No comenzó atinado el DS Blendio, a quien dos pérdidas, una mala selección de tiro de Torriko, la exclusión de Ángel Iglesias y tres penaltis en contra en ocho minutos, de los que dos fueron gol, le obligaron a ir a remolque durante los primeros compases del envite con desventajas de dos y hasta tres goles (3-6). Tanto es así, que no consiguió su primera renta hasta el 8-7 una vez que se superaron los primeros veinte de juego. Fue un gol peculiar, fabricado y finiquitado por Alberto Pla, que había entrado por un desentonado Torriko, al robar un balón frente a su área y, al estar el rival con uno menos y sin nadie bajo palos, él mismo lanzó desde la otra punta de la cancha enviando la pelota por bajo, como si avanzara por los carriles de un tren sobre el parqué directo a la portería.

Aquello fue el 8-7. Antes de ponerse por delante, hubo que empatar y ese gol fue importante. Fue el primero de Jorge Silva después de haber comenzado estrellándose con Bols, el portero con el que empezó a jugar Anaitasuna.
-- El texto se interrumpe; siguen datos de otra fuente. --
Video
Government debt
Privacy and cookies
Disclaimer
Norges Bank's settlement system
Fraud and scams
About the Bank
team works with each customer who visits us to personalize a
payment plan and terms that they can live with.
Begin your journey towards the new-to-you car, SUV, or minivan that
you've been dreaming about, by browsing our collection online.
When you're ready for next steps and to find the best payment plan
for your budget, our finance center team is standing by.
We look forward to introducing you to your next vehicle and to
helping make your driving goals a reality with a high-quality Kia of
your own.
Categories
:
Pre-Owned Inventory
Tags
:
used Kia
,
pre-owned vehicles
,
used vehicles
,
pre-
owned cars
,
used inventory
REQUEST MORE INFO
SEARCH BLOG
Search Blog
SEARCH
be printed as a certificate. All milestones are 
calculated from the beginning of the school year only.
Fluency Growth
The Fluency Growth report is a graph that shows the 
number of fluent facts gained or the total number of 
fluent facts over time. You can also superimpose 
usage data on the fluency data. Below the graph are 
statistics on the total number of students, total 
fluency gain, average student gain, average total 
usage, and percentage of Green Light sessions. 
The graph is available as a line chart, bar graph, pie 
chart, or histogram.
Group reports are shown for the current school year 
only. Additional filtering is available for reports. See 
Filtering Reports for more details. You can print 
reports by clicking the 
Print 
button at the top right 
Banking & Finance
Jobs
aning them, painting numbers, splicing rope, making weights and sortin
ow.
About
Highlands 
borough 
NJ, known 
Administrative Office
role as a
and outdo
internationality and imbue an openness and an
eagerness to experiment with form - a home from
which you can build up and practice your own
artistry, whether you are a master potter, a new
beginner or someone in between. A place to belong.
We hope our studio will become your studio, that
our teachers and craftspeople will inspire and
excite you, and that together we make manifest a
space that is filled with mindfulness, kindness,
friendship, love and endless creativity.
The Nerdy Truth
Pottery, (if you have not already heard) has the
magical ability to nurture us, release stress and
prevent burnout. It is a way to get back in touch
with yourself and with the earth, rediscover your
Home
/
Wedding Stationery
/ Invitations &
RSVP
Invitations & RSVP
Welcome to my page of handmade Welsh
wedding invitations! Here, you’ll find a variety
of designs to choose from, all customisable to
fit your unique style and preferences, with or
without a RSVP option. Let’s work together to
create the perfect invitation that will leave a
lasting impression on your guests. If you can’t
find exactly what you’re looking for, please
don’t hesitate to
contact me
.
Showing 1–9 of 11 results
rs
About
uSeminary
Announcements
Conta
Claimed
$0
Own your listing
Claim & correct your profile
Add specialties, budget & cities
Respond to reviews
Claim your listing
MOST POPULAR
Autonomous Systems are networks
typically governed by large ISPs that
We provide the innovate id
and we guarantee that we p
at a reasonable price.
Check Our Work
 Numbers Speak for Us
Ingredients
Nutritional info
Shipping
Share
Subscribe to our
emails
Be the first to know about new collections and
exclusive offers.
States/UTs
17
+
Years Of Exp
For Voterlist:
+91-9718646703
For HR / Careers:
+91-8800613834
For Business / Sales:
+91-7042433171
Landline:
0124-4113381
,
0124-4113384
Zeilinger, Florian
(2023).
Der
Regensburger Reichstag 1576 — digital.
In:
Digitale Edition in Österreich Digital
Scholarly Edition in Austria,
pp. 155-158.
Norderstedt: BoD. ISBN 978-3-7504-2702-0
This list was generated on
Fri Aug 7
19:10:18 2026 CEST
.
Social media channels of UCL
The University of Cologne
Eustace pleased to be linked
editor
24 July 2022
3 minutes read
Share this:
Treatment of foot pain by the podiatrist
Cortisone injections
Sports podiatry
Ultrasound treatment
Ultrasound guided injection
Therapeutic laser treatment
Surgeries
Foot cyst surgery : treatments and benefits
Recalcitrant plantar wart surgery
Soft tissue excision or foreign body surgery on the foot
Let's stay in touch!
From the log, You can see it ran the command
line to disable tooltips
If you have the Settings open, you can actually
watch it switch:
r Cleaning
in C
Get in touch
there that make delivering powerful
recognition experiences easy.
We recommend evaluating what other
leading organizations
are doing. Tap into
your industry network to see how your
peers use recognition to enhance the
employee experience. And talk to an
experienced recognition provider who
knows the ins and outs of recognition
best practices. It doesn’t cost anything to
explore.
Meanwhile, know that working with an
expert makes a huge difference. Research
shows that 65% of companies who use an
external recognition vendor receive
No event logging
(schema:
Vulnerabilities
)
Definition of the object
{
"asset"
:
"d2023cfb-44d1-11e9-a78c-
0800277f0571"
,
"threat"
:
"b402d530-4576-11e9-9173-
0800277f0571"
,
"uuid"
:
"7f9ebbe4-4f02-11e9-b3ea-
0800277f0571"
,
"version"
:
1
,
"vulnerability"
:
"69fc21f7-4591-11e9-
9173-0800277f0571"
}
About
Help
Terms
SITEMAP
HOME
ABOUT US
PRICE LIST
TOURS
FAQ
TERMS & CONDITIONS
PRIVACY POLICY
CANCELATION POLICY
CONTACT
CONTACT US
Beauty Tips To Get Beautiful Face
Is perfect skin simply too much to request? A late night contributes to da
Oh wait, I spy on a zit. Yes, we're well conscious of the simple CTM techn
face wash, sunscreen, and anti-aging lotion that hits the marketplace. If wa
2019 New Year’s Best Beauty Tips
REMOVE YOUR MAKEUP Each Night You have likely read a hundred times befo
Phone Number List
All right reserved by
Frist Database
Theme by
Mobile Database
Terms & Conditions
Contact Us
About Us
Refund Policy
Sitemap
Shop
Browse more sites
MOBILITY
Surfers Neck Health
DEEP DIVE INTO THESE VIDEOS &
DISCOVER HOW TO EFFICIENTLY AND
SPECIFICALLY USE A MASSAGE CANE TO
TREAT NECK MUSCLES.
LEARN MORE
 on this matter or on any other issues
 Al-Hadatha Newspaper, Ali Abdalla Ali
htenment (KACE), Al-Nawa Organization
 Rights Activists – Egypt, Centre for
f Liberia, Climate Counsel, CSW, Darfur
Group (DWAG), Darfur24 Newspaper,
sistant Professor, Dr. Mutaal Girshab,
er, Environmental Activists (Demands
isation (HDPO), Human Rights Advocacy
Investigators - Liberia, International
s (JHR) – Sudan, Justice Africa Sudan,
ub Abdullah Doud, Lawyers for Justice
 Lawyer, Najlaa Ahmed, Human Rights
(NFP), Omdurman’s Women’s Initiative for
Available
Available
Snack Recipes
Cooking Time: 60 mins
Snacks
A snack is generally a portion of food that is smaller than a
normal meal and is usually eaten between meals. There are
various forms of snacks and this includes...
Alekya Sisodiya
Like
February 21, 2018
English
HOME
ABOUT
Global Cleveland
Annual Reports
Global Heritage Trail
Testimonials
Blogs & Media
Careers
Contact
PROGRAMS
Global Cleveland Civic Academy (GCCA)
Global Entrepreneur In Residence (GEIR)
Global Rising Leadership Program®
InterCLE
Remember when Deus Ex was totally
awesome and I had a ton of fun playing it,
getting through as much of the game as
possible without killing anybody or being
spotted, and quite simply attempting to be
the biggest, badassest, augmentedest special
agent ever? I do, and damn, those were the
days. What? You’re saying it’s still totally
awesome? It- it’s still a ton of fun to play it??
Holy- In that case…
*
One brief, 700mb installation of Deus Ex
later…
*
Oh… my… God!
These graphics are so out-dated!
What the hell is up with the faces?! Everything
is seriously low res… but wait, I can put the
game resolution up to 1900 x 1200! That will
No se vino abajo, siguió empeñado en dar al equipo lo que reclama de él en ataque y rompió la dinámica al recibir una enorme asistencia de Valles en pleno salto que convirtió en gol antes de tocar tierra. Fue un gol que provocó la ovación de la grada (cada vez va más gente al pabellón) no sólo por la importancia de lo que significaba, sino también por su bella ejecución.

Jorge Silva terminó siendo una pieza clave para su equipo y, sobre todo, para mantener el ritmo anotador que impuso Anaitasuna en el segundo tiempo, cuando agradeció la entrada en el partido de Nantes y siguió haciendo daño con su pivote. Tras marcar su primer gol y ser seguidamente excluido, se quedó a descansar en el banco y no apareció hasta la reanudación. Entonces, de nuevo comenzó con mal pie y perdiendo sus duelos con el guardameta, que ya era Eduardo Salazar. Le detuvo las dos primeras pero el portugués, herido en su orgullo, insistió e insistió lanzando incluso dos veces en una jugada hasta anotar. Y a partir de ahí ya no le paró nadie. Marcó casi cinco consecutivos y, cuando no apareció su zurda, lo hizo un Herrero Lon sin fallo. Pasan los años y sigue siendo igual de bueno.

La mala dinámica con la que había entrado el DS Blendio al partido la cortó Villamarín, que entró al partido a lo grande deteniendo una pena máxima. Acabó el primer tiempo con cinco intervenciones y el partido con once. Fue clave. Reñones le mantuvo en todo momento sobre la pista dando entrada a Salvarrey sólo para probar fortuna con un penalti. Fue el ayer portero del equipo santanderino quien ayudó a impulsar el trabajo defensivo de los suyos, que rayó a un gran nivel en los primeros treinta minutos. De hecho, hasta el descanso se mantuvo la contienda en guarismos cortos y ahí se mueven bien los hombres de negro. 

Preocupó la segunda exclusión de Diego Muñiz cuando aún faltaban 34 minutos para el final. Quizá eso tuvo algo que ver para que el partido pasara a ser, con el paso de los minutos, un intercambio de metralla que obligó a ambos equipos a jugar a la ruleta rusa. Y no murió nadie. Hubo premios y regalos para todos, así que todos contentos. Los aficionados y los jugadores locales se fueron con una sonrisa por ese punto conquistado en los últimos instantes y olvidando que habían entrado a los cinco últimos minutos ganando por dos (24-22). Sin embargo, a partir de ahí se atascó. Anaitasuna, en busca del último asidero al que aferrarse, cambió de portero y la apuesta fue buena porque pasó a ponerse por delante 25-26.

Con el de ayer, son ya trece los puntos que tiene el DS Blendio a falta todavía de dos partidos para terminar la primera vuelta. Son los mismos con los que llegó al ecuador en su debut en la máxima categoría pero quiere más porque siempre quiere más. Le quedan Ademar y Granollers, que suenan a mucho pero este año no hay partidos imposibles. Menos aún, cuando el fortín se mantiene en pie.